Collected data

────────────────────

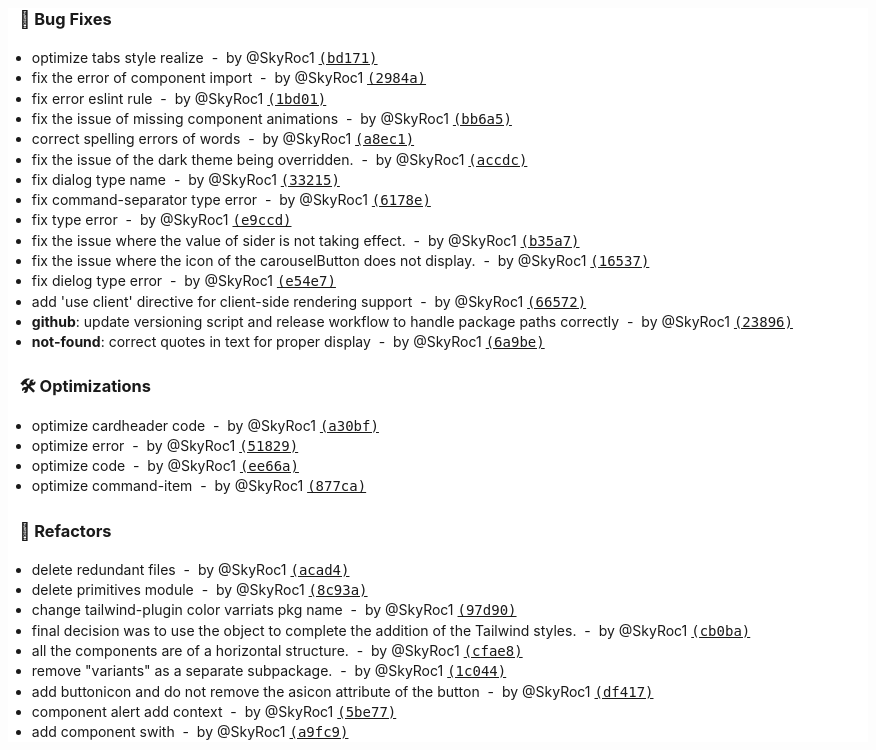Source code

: ### &nbsp;&nbsp;&nbsp;🐞 Bug Fixes

- optimize tabs style realize &nbsp;-&nbsp; by @SkyRoc1 [<samp>(bd171)</samp>](https://github.com/Ohh-889/skyroc-ui/commit/bd1711a)
- fix the error of component import &nbsp;-&nbsp; by @SkyRoc1 [<samp>(2984a)</samp>](https://github.com/Ohh-889/skyroc-ui/commit/2984a35)
- fix error eslint rule &nbsp;-&nbsp; by @SkyRoc1 [<samp>(1bd01)</samp>](https://github.com/Ohh-889/skyroc-ui/commit/1bd0115)
- fix the issue of missing component animations &nbsp;-&nbsp; by @SkyRoc1 [<samp>(bb6a5)</samp>](https://github.com/Ohh-889/skyroc-ui/commit/bb6a5d8)
- correct spelling errors of words &nbsp;-&nbsp; by @SkyRoc1 [<samp>(a8ec1)</samp>](https://github.com/Ohh-889/skyroc-ui/commit/a8ec154)
- fix the issue of the dark theme being overridden. &nbsp;-&nbsp; by @SkyRoc1 [<samp>(accdc)</samp>](https://github.com/Ohh-889/skyroc-ui/commit/accdc88)
- fix dialog type name &nbsp;-&nbsp; by @SkyRoc1 [<samp>(33215)</samp>](https://github.com/Ohh-889/skyroc-ui/commit/3321511)
- fix command-separator type error &nbsp;-&nbsp; by @SkyRoc1 [<samp>(6178e)</samp>](https://github.com/Ohh-889/skyroc-ui/commit/6178edb)
- fix type error &nbsp;-&nbsp; by @SkyRoc1 [<samp>(e9ccd)</samp>](https://github.com/Ohh-889/skyroc-ui/commit/e9ccd91)
- fix the issue where the value of sider is not taking effect. &nbsp;-&nbsp; by @SkyRoc1 [<samp>(b35a7)</samp>](https://github.com/Ohh-889/skyroc-ui/commit/b35a796)
- fix the issue where the icon of the carouselButton does not display. &nbsp;-&nbsp; by @SkyRoc1 [<samp>(16537)</samp>](https://github.com/Ohh-889/skyroc-ui/commit/16537fb)
- fix dielog type error &nbsp;-&nbsp; by @SkyRoc1 [<samp>(e54e7)</samp>](https://github.com/Ohh-889/skyroc-ui/commit/e54e76d)
- add 'use client' directive for client-side rendering support &nbsp;-&nbsp; by @SkyRoc1 [<samp>(66572)</samp>](https://github.com/Ohh-889/skyroc-ui/commit/66572b2)
- **github**: update versioning script and release workflow to handle package paths correctly &nbsp;-&nbsp; by @SkyRoc1 [<samp>(23896)</samp>](https://github.com/Ohh-889/skyroc-ui/commit/23896ae)
- **not-found**: correct quotes in text for proper display &nbsp;-&nbsp; by @SkyRoc1 [<samp>(6a9be)</samp>](https://github.com/Ohh-889/skyroc-ui/commit/6a9bed5)

### &nbsp;&nbsp;&nbsp;🛠 Optimizations

- optimize cardheader code &nbsp;-&nbsp; by @SkyRoc1 [<samp>(a30bf)</samp>](https://github.com/Ohh-889/skyroc-ui/commit/a30bf51)
- optimize error &nbsp;-&nbsp; by @SkyRoc1 [<samp>(51829)</samp>](https://github.com/Ohh-889/skyroc-ui/commit/518292e)
- optimize code &nbsp;-&nbsp; by @SkyRoc1 [<samp>(ee66a)</samp>](https://github.com/Ohh-889/skyroc-ui/commit/ee66ac7)
- optimize command-item &nbsp;-&nbsp; by @SkyRoc1 [<samp>(877ca)</samp>](https://github.com/Ohh-889/skyroc-ui/commit/877ca0b)

### &nbsp;&nbsp;&nbsp;💅 Refactors

- delete redundant files &nbsp;-&nbsp; by @SkyRoc1 [<samp>(acad4)</samp>](https://github.com/Ohh-889/skyroc-ui/commit/acad4c4)
- delete primitives module &nbsp;-&nbsp; by @SkyRoc1 [<samp>(8c93a)</samp>](https://github.com/Ohh-889/skyroc-ui/commit/8c93afa)
- change tailwind-plugin color varriats pkg name &nbsp;-&nbsp; by @SkyRoc1 [<samp>(97d90)</samp>](https://github.com/Ohh-889/skyroc-ui/commit/97d90f3)
- final decision was to use the object to complete the addition of the Tailwind styles. &nbsp;-&nbsp; by @SkyRoc1 [<samp>(cb0ba)</samp>](https://github.com/Ohh-889/skyroc-ui/commit/cb0ba99)
- all the components are of a horizontal structure. &nbsp;-&nbsp; by @SkyRoc1 [<samp>(cfae8)</samp>](https://github.com/Ohh-889/skyroc-ui/commit/cfae841)
- remove "variants" as a separate subpackage. &nbsp;-&nbsp; by @SkyRoc1 [<samp>(1c044)</samp>](https://github.com/Ohh-889/skyroc-ui/commit/1c0446a)
- add buttonicon and do not remove the asicon attribute of the button &nbsp;-&nbsp; by @SkyRoc1 [<samp>(df417)</samp>](https://github.com/Ohh-889/skyroc-ui/commit/df417e5)
- component alert add context &nbsp;-&nbsp; by @SkyRoc1 [<samp>(5be77)</samp>](https://github.com/Ohh-889/skyroc-ui/commit/5be776d)
- add  component swith &nbsp;-&nbsp; by @SkyRoc1 [<samp>(a9fc9)</samp>](https://github.com/Ohh-889/skyroc-ui/commit/a9fc9f1)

────────────────────

Prompt: Please rewrite the rows above, replacing "@SkyRoc1" with "@skyroc-dev" and keeping everything else the same. Leave the pictures out of your answer.

Answer to this task:
Source code

: ### &nbsp;&nbsp;&nbsp;🐞 Bug Fixes

- optimize tabs style realize &nbsp;-&nbsp; by @skyroc-dev [<samp>(bd171)</samp>](https://github.com/Ohh-889/skyroc-ui/commit/bd1711a)
- fix the error of component import &nbsp;-&nbsp; by @skyroc-dev [<samp>(2984a)</samp>](https://github.com/Ohh-889/skyroc-ui/commit/2984a35)
- fix error eslint rule &nbsp;-&nbsp; by @skyroc-dev [<samp>(1bd01)</samp>](https://github.com/Ohh-889/skyroc-ui/commit/1bd0115)
- fix the issue of missing component animations &nbsp;-&nbsp; by @skyroc-dev [<samp>(bb6a5)</samp>](https://github.com/Ohh-889/skyroc-ui/commit/bb6a5d8)
- correct spelling errors of words &nbsp;-&nbsp; by @skyroc-dev [<samp>(a8ec1)</samp>](https://github.com/Ohh-889/skyroc-ui/commit/a8ec154)
- fix the issue of the dark theme being overridden. &nbsp;-&nbsp; by @skyroc-dev [<samp>(accdc)</samp>](https://github.com/Ohh-889/skyroc-ui/commit/accdc88)
- fix dialog type name &nbsp;-&nbsp; by @skyroc-dev [<samp>(33215)</samp>](https://github.com/Ohh-889/skyroc-ui/commit/3321511)
- fix command-separator type error &nbsp;-&nbsp; by @skyroc-dev [<samp>(6178e)</samp>](https://github.com/Ohh-889/skyroc-ui/commit/6178edb)
- fix type error &nbsp;-&nbsp; by @skyroc-dev [<samp>(e9ccd)</samp>](https://github.com/Ohh-889/skyroc-ui/commit/e9ccd91)
- fix the issue where the value of sider is not taking effect. &nbsp;-&nbsp; by @skyroc-dev [<samp>(b35a7)</samp>](https://github.com/Ohh-889/skyroc-ui/commit/b35a796)
- fix the issue where the icon of the carouselButton does not display. &nbsp;-&nbsp; by @skyroc-dev [<samp>(16537)</samp>](https://github.com/Ohh-889/skyroc-ui/commit/16537fb)
- fix dielog type error &nbsp;-&nbsp; by @skyroc-dev [<samp>(e54e7)</samp>](https://github.com/Ohh-889/skyroc-ui/commit/e54e76d)
- add 'use client' directive for client-side rendering support &nbsp;-&nbsp; by @skyroc-dev [<samp>(66572)</samp>](https://github.com/Ohh-889/skyroc-ui/commit/66572b2)
- **github**: update versioning script and release workflow to handle package paths correctly &nbsp;-&nbsp; by @skyroc-dev [<samp>(23896)</samp>](https://github.com/Ohh-889/skyroc-ui/commit/23896ae)
- **not-found**: correct quotes in text for proper display &nbsp;-&nbsp; by @skyroc-dev [<samp>(6a9be)</samp>](https://github.com/Ohh-889/skyroc-ui/commit/6a9bed5)

### &nbsp;&nbsp;&nbsp;🛠 Optimizations

- optimize cardheader code &nbsp;-&nbsp; by @skyroc-dev [<samp>(a30bf)</samp>](https://github.com/Ohh-889/skyroc-ui/commit/a30bf51)
- optimize error &nbsp;-&nbsp; by @skyroc-dev [<samp>(51829)</samp>](https://github.com/Ohh-889/skyroc-ui/commit/518292e)
- optimize code &nbsp;-&nbsp; by @skyroc-dev [<samp>(ee66a)</samp>](https://github.com/Ohh-889/skyroc-ui/commit/ee66ac7)
- optimize command-item &nbsp;-&nbsp; by @skyroc-dev [<samp>(877ca)</samp>](https://github.com/Ohh-889/skyroc-ui/commit/877ca0b)

### &nbsp;&nbsp;&nbsp;💅 Refactors

- delete redundant files &nbsp;-&nbsp; by @skyroc-dev [<samp>(acad4)</samp>](https://github.com/Ohh-889/skyroc-ui/commit/acad4c4)
- delete primitives module &nbsp;-&nbsp; by @skyroc-dev [<samp>(8c93a)</samp>](https://github.com/Ohh-889/skyroc-ui/commit/8c93afa)
- change tailwind-plugin color varriats pkg name &nbsp;-&nbsp; by @skyroc-dev [<samp>(97d90)</samp>](https://github.com/Ohh-889/skyroc-ui/commit/97d90f3)
- final decision was to use the object to complete the addition of the Tailwind styles. &nbsp;-&nbsp; by @skyroc-dev [<samp>(cb0ba)</samp>](https://github.com/Ohh-889/skyroc-ui/commit/cb0ba99)
- all the components are of a horizontal structure. &nbsp;-&nbsp; by @skyroc-dev [<samp>(cfae8)</samp>](https://github.com/Ohh-889/skyroc-ui/commit/cfae841)
- remove "variants" as a separate subpackage. &nbsp;-&nbsp; by @skyroc-dev [<samp>(1c044)</samp>](https://github.com/Ohh-889/skyroc-ui/commit/1c0446a)
- add buttonicon and do not remove the asicon attribute of the button &nbsp;-&nbsp; by @skyroc-dev [<samp>(df417)</samp>](https://github.com/Ohh-889/skyroc-ui/commit/df417e5)
- component alert add context &nbsp;-&nbsp; by @skyroc-dev [<samp>(5be77)</samp>](https://github.com/Ohh-889/skyroc-ui/commit/5be776d)
- add  component swith &nbsp;-&nbsp; by @skyroc-dev [<samp>(a9fc9)</samp>](https://github.com/Ohh-889/skyroc-ui/commit/a9fc9f1)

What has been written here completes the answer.